### Recorded information

────

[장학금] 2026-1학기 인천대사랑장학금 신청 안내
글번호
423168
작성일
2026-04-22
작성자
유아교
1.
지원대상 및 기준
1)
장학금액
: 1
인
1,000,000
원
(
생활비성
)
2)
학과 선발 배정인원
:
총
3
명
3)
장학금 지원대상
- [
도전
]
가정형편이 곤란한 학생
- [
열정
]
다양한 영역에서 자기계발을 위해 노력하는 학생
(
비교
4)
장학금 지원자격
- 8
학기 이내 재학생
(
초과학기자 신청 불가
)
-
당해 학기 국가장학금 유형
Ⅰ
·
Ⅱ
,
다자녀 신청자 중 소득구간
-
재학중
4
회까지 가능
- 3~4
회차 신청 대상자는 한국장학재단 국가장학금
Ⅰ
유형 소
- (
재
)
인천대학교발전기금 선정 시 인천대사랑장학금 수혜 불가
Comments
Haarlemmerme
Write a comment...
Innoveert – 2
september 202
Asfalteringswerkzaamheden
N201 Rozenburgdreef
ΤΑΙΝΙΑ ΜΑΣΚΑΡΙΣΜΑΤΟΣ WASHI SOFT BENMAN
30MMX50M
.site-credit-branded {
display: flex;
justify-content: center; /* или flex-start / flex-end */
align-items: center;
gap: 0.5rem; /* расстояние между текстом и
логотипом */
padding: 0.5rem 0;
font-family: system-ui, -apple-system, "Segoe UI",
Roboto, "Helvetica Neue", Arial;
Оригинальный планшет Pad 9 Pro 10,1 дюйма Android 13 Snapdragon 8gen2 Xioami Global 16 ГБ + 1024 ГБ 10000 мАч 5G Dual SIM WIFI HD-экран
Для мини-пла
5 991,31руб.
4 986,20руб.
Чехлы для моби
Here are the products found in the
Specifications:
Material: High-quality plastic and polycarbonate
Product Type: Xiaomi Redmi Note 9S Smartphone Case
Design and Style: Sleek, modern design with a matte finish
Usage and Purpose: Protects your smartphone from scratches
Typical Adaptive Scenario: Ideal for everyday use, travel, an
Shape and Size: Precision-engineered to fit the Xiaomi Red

────

### Problem
Working from the listing above, give it again word for word.

### Written answer
[장학금] 2026-1학기 인천대사랑장학금 신청 안내
글번호
423168
작성일
2026-04-22
작성자
유아교
1.
지원대상 및 기준
1)
장학금액
: 1
인
1,000,000
원
(
생활비성
)
2)
학과 선발 배정인원
:
총
3
명
3)
장학금 지원대상
- [
도전
]
가정형편이 곤란한 학생
- [
열정
]
다양한 영역에서 자기계발을 위해 노력하는 학생
(
비교
4)
장학금 지원자격
- 8
학기 이내 재학생
(
초과학기자 신청 불가
)
-
당해 학기 국가장학금 유형
Ⅰ
·
Ⅱ
,
다자녀 신청자 중 소득구간
-
재학중
4
회까지 가능
- 3~4
회차 신청 대상자는 한국장학재단 국가장학금
Ⅰ
유형 소
- (
재
)
인천대학교발전기금 선정 시 인천대사랑장학금 수혜 불가
Comments
Haarlemmerme
Write a comment...
Innoveert – 2
september 202
Asfalteringswerkzaamheden
N201 Rozenburgdreef
ΤΑΙΝΙΑ ΜΑΣΚΑΡΙΣΜΑΤΟΣ WASHI SOFT BENMAN
30MMX50M
.site-credit-branded {
display: flex;
justify-content: center; /* или flex-start / flex-end */
align-items: center;
gap: 0.5rem; /* расстояние между текстом и
логотипом */
padding: 0.5rem 0;
font-family: system-ui, -apple-system, "Segoe UI",
Roboto, "Helvetica Neue", Arial;
Оригинальный планшет Pad 9 Pro 10,1 дюйма Android 13 Snapdragon 8gen2 Xioami Global 16 ГБ + 1024 ГБ 10000 мАч 5G Dual SIM WIFI HD-экран
Для мини-пла
5 991,31руб.
4 986,20руб.
Чехлы для моби
Here are the products found in the
Specifications:
Material: High-quality plastic and polycarbonate
Product Type: Xiaomi Redmi Note 9S Smartphone Case
Design and Style: Sleek, modern design with a matte finish
Usage and Purpose: Protects your smartphone from scratches
Typical Adaptive Scenario: Ideal for everyday use, travel, an
Shape and Size: Precision-engineered to fit the Xiaomi Red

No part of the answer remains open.